As an administrator, you can modify the maximum import file size. To do so, use the max_import_size
option in the Application settings API or the Admin Area UI. Default modified from 50MB to 0 in GitLab 13.8.
Project import status
You can query an import through the Project import/export API. As described in the API documentation, the query may return an import error or exceptions.

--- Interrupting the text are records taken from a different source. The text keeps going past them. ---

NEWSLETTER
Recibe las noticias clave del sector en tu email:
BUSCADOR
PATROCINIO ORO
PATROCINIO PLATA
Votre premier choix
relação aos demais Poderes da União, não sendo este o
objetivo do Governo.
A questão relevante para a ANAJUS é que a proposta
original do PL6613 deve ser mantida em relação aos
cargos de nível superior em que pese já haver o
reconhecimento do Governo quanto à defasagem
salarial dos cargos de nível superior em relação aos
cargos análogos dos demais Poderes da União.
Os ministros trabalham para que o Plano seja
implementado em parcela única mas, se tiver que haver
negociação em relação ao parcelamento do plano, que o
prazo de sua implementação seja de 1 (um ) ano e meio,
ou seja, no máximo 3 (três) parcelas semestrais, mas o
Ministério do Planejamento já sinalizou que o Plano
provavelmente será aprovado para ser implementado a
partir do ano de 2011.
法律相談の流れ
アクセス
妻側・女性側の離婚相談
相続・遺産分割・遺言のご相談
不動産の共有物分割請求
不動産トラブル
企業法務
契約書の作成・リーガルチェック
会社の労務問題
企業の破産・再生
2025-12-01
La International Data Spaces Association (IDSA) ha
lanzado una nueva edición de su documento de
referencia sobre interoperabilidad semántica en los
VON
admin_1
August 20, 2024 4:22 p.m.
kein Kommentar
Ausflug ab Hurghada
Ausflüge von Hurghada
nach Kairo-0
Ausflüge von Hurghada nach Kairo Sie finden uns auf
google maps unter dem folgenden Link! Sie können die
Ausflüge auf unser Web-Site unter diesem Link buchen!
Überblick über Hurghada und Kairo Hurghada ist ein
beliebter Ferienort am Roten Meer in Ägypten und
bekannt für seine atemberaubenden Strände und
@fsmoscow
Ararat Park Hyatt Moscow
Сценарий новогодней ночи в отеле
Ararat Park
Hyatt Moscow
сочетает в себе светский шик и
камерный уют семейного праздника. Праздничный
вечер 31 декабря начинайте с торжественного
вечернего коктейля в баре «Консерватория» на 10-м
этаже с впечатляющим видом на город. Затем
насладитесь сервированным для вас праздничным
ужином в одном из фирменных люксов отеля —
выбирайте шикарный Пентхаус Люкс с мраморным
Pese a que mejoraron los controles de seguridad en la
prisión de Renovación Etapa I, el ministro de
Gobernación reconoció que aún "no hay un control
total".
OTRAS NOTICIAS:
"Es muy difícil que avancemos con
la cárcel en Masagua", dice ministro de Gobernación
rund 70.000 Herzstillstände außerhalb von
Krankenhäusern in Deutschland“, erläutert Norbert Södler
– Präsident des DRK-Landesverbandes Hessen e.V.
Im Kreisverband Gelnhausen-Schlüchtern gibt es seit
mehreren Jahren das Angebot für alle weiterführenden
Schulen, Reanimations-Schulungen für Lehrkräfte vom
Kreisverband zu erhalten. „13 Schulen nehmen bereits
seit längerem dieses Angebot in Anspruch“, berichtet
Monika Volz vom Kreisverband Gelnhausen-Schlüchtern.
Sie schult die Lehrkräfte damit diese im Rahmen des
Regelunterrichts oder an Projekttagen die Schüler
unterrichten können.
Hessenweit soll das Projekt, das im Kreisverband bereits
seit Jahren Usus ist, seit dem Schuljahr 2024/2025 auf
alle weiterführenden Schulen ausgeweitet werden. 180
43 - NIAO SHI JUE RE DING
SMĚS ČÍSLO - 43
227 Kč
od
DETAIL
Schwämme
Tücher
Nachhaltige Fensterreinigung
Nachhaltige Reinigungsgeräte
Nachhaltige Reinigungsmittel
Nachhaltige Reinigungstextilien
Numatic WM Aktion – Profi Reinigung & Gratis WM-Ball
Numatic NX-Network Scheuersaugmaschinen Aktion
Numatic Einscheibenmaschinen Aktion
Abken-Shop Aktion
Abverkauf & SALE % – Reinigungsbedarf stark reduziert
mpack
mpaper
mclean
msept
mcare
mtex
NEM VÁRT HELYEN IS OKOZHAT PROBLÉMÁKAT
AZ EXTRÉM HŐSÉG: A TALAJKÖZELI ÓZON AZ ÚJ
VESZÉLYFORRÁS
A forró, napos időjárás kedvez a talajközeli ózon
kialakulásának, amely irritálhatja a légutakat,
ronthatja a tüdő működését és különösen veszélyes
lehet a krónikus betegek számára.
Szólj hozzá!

Import large projects (FREE SELF)
If you have a larger project, consider using a Rake task, as described in our developer documentation.
Rate Limits
To help avoid abuse, by default, users are rate limited to:
Request Type | Limit |
---|---|
Export | 6 projects per minute |
Download export | 1 download per group per minute |
Import | 6 projects per minute |
GitLab.com may have different settings from the defaults.
Troubleshooting
Import workaround for large repositories
Maximum import size limitations can prevent an import from being successful. If changing the import limits is not possible, the following local workflow can be used to temporarily reduce the repository size for another import attempt.
-
Create a temporary working directory from the export:
EXPORT=<filename-without-extension> mkdir "$EXPORT" tar -xf "$EXPORT".tar.gz --directory="$EXPORT"/ cd "$EXPORT"/ git clone project.bundle # Prevent interference with recreating an importable file later mv project.bundle ../"$EXPORT"-original.bundle mv ../"$EXPORT".tar.gz ../"$EXPORT"-original.tar.gz git switch --create smaller-tmp-main
-
To reduce the repository size, work on this
smaller-tmp-main
branch: identify and remove large files or interactively rebase and fixup to reduce the number of commits.# Reduce the .git/objects/pack/ file size cd project git reflog expire --expire=now --all git gc --prune=now --aggressive # Prepare recreating an importable file git bundle create ../project.bundle smaller-tmp-main cd .. mv project/ ../"$EXPORT"-project cd .. # Recreate an importable file tar -czf "$EXPORT"-smaller.tar.gz --directory="$EXPORT"/ .
-
Import this new, smaller file into GitLab.
-
In a full clone of the original repository, use
git remote set-url origin <new-url> && git push --force --all
to complete the import. -
Update the imported repository's branch protection rules and its default branch, and delete the temporary,
smaller-tmp-main
branch, and the local, temporary data.